As the trial entered its sixth week at Fort Meade in Maryland, north of Washington, the first defence witness told the court Manning shined as one of the most talented members of an intelligence analysis unit, excelling at "data mining."

"He was our best analyst by far when it came to developing products," said Chief Warrant Officer Joshua Ehresman, who oversaw intelligence work produced by Manning and other enlisted soldiers.

Unlike other troops who often needed assignments to be spelled out in detail, Manning was the "go-to guy" and "would come up with exactly what you were looking for," he said.

Chief Warrant Officer Ehresman and two other witnesses said there were no rules in Manning's unit barring soldiers from running an executable file or program off of a CD.

Monday's testimony was meant to bolster the defense's argument that Manning did not exceed his authorised access to government databases or violate computer regulations for intelligence analysts.

While prosecutors say Manning exposed informants to danger by leaking military intelligence reports, Captain Steven Lim, who supervised Manning's section, testified that names of sources were not cited in the reports.

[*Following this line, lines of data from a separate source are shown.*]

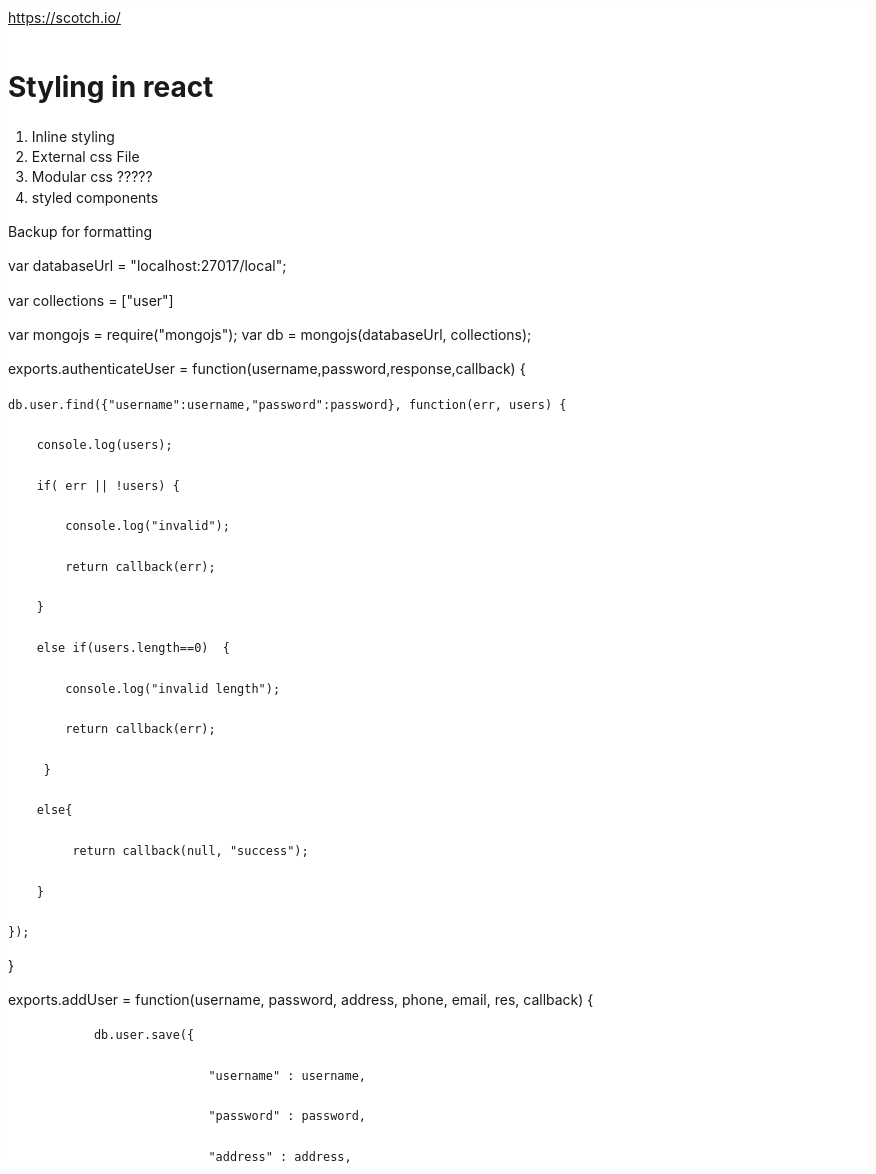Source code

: https://scotch.io/ 

# Styling in react

 1. Inline styling
 2. External css File
 3. Modular css ?????
 4. styled components



Backup for formatting

var databaseUrl = "localhost:27017/local";

var collections = ["user"]

var mongojs = require("mongojs");
var db = mongojs(databaseUrl, collections);

exports.authenticateUser = function(username,password,response,callback) {

	db.user.find({"username":username,"password":password}, function(err, users) {

		console.log(users);

		if( err || !users) {

			console.log("invalid");

			return callback(err);

		}

		else if(users.length==0)  {

			console.log("invalid length");

			return callback(err);

		 }

		else{

			 return callback(null, "success");

		}

	});

               

}

exports.addUser = function(username, password, address, phone, email, res, callback) {

                db.user.save({

                                "username" : username,

                                "password" : password,

                                "address" : address,
								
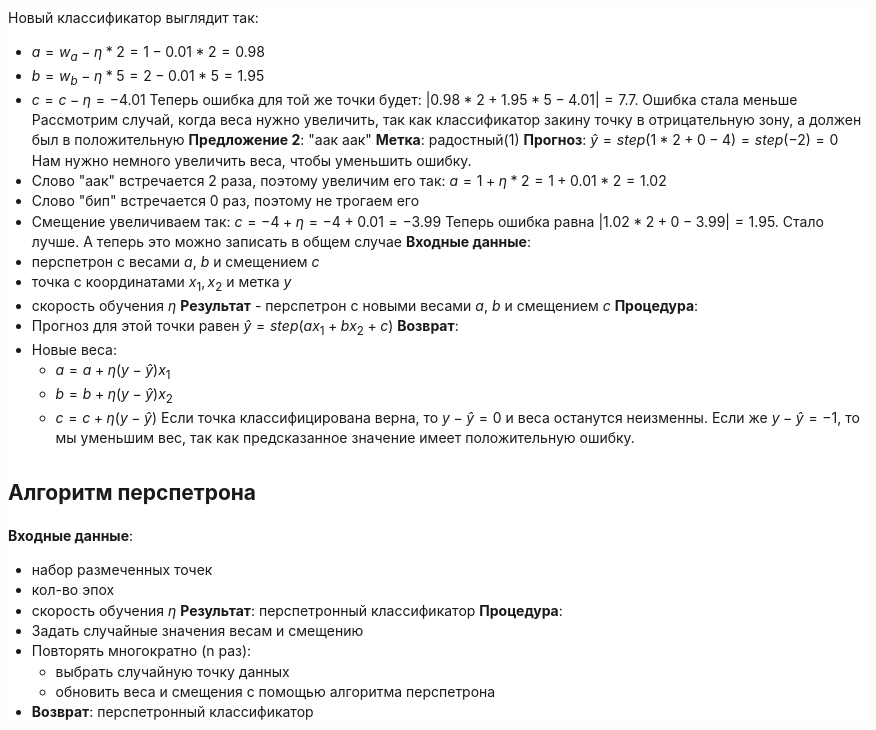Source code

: Новый классификатор выглядит так:
- $a=w_a-\eta*2=1-0.01*2=0.98$
- $b=w_b-\eta*5=2-0.01*5=1.95$
- $c=c-\eta=-4.01$
Теперь ошибка для той же точки будет: $| 0.98*2 + 1.95*5 - 4.01 | = 7.7$. Ошибка стала меньше
Рассмотрим случай, когда веса нужно увеличить, так как классификатор закину точку в отрицательную зону, а должен был в положительную 
**Предложение 2**: "аак аак"
**Метка**: радостный(1)
**Прогноз**: $\hat{y}=step(1*2+0-4)=step(-2)=0$
Нам нужно немного увеличить веса, чтобы уменьшить ошибку.
- Слово "аак" встречается 2 раза, поэтому увеличим его так: $a=1+\eta*2=1+0.01*2=1.02$
- Слово "бип" встречается 0 раз, поэтому не трогаем его
- Смещение увеличиваем так: $c=-4+\eta=-4+0.01=-3.99$
Теперь ошибка равна $| 1.02*2+0-3.99 | = 1.95$. Стало лучше.
А теперь это можно записать в общем случае
**Входные данные**:
- перспетрон с весами $a$, $b$ и смещением $c$
- точка с координатами $x_{1}, x_2$  и метка $y$
- скорость обучения $\eta$
**Результат** - перспетрон с новыми весами $a$, $b$ и смещением $c$
**Процедура**:
- Прогноз для этой точки равен $\hat{y}=step(ax_1+bx_2+c)$
**Возврат**:
- Новые веса:
	- $a=a+\eta(y-\hat{y})x_1$
	- $b=b+\eta(y-\hat{y})x_2$
	- $c=c+\eta(y-\hat{y})$
Если точка классифицирована верна, то $y-\hat{y}=0$ и веса останутся неизменны. Если же $y-\hat{y}=-1$, то мы уменьшим вес, так как предсказанное значение имеет положительную ошибку. 
## Алгоритм перспетрона
**Входные данные**:
- набор размеченных точек
- кол-во эпох
- скорость обучения $\eta$
**Результат**: перспетронный классификатор
**Процедура**:
- Задать случайные значения весам и смещению
- Повторять многократно (n раз):
	- выбрать случайную точку данных
	- обновить веса и смещения с помощью алгоритма перспетрона
- **Возврат**: перспетронный классификатор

Intelligence sources in Iraq were "usually tracked by a number" with no name listed, Captain Lim told the court.

Among the witnesses due to appear this week is retired Colonel Morris Davis, a former prosecutor of terror suspects held at the "War on Terror" prison at Guantanamo Bay, Cuba.

Col Davis, who has since turned into a critic of how the US government prosecutes suspected militants, likely will be asked about documents on Guantanamo detainees that were part of Manning's document dump.

Defence lawyer David Coombs has described Manning as a "naive" but well-intentioned soldier, who wanted to shed light on US foreign policy abuses and the conduct of the wars in Iraq and Afghanistan.

Manning's case has taken on added importance in the aftermath of another round of embarrassing leaks from a former contractor for the National Security Agency.

Edward Snowden fled to Hong Kong and later to Moscow after handing over documents to the media revealing far-reaching US electronic surveillance of phone records and Internet traffic.